We begin by splitting the dataset into 5 groups or *folds*. Then we hold out the first fold as a test set, fit our model on the remaining four folds, predict on the test set and compute the metric of interest. Next we hold out the second fold as our test set, fit on the remaining data, predict on the test set and compute the metric of interest. Then similarly with the third, fourth and fifth. 		
 
As a result we get five values of accuracy, from which we can compute statistics	of interest, such as the median and/or mean and 95% confidence intervals. 

We do this for each value of each hyperparameter that we're tuning and choose the set of hyperparameters that performs the best. This is called _grid search_.

* Let's get it! In the following, you'll use cross validation and grid search to choose the best `max_depth` for your new feature engineered dataset:

In [None]:
# Setup the hyperparameter grid
dep = ____
param_grid = ____

# Instantiate a logistic regression classifier: clf
clf = ____

# Instantiate the GridSearchCV object: clf_cv
clf_cv = ____

# Fit it to the data
____

# Print the tuned parameter and score
print("Tuned Decision Tree Parameters: {}".format(clf_cv.best_params_))
print("Best score is {}".format(clf_cv.best_score_))

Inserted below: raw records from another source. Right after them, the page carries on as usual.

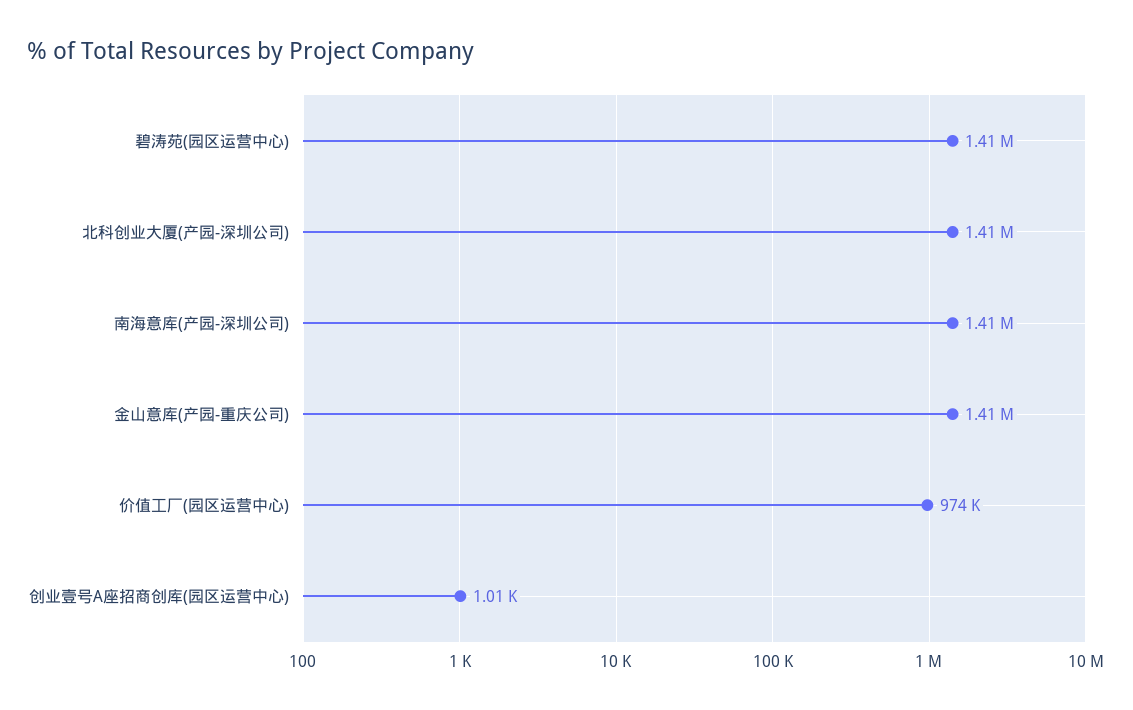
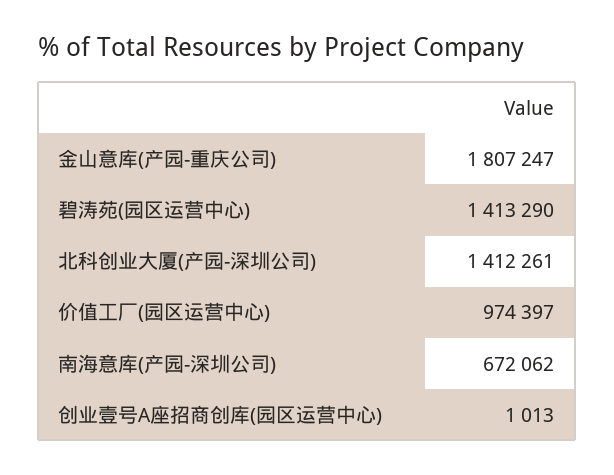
  {
    "碧涛苑(园区运营中心)": 1413290,
    "北科创业大厦(产园-深圳公司)": 1412261,
-   "南海意库(产园-深圳公司)": 1410000,
+   "南海意库(产园-深圳公司)": 672062,
-   "金山意库(产园-重庆公司)": 1410000,
+   "金山意库(产园-重庆公司)": 1807247,
    "价值工厂(园区运营中心)": 974397,
    "创业壹号A座招商创库(园区运营中心)": 1013
  }

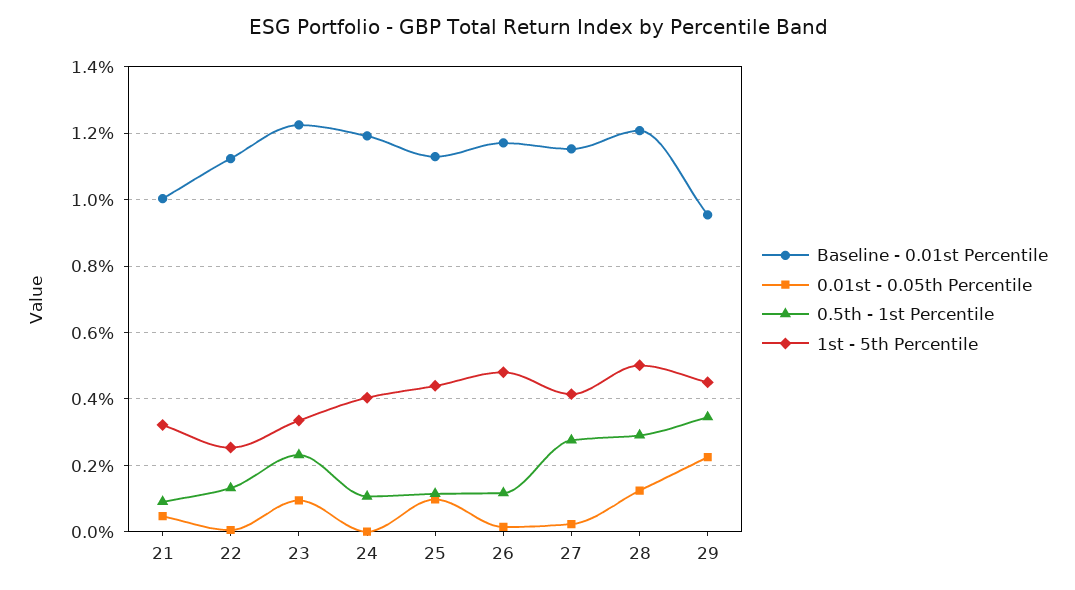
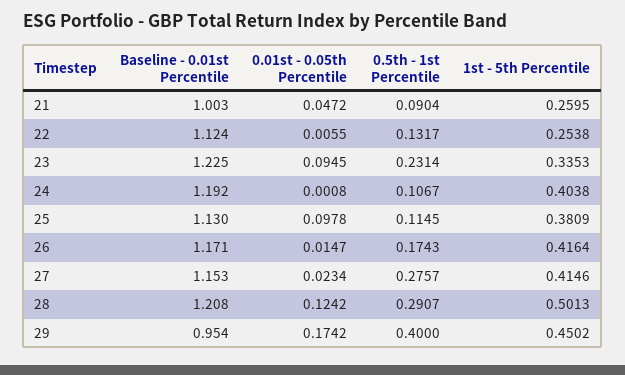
  {
    "Baseline - 0.01st Percentile": {
      "21": 1.003,
      "22": 1.124,
      "23": 1.225,
      "24": 1.192,
      "25": 1.13,
      "26": 1.171,
      "27": 1.153,
      "28": 1.208,
      "29": 0.954
    },
    "0.01st - 0.05th Percentile": {
      "21": 0.0472,
      "22": 0.0055,
      "23": 0.0945,
      "24": 0.0008,
      "25": 0.0978,
      "26": 0.0147,
      "27": 0.0234,
      "28": 0.1242,
-     "29": 0.22
+     "29": 0.1742
    },
    "0.5th - 1st Percentile": {
      "21": 0.0904,
      "22": 0.1317,
      "23": 0.2314,
      "24": 0.1067,
      "25": 0.1145,
-     "26": 0.12,
+     "26": 0.1743,
      "27": 0.2757,
      "28": 0.2907,
-     "29": 0.34
+     "29": 0.4
    },
    "1st - 5th Percentile": {
-     "21": 0.32,
+     "21": 0.2595,
      "22": 0.2538,
      "23": 0.3353,
      "24": 0.4038,
-     "25": 0.44,
+     "25": 0.3809,
-     "26": 0.48,
+     "26": 0.4164,
      "27": 0.4146,
      "28": 0.5013,
      "29": 0.4502
    }
  }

* Make predictions on your test set, create a new column "Survived" and store your predictions in it. Save 'PassengerId' and 'Survived' columns of `df_test` to a .csv and submit to Kaggle.

In [None]:
Y_pred = ____
df_test['Survived'] = Y_pred
df_test[['PassengerId', 'Survived']].to_csv('data/predictions/dec_tree_feat_eng.csv', index=False)

* What was the accuracy?

_Accuracy_ was 78.9; an improvement, but by how much? By 1% !

## Next steps

See if you can do some more feature engineering and try some new models out to improve on this score.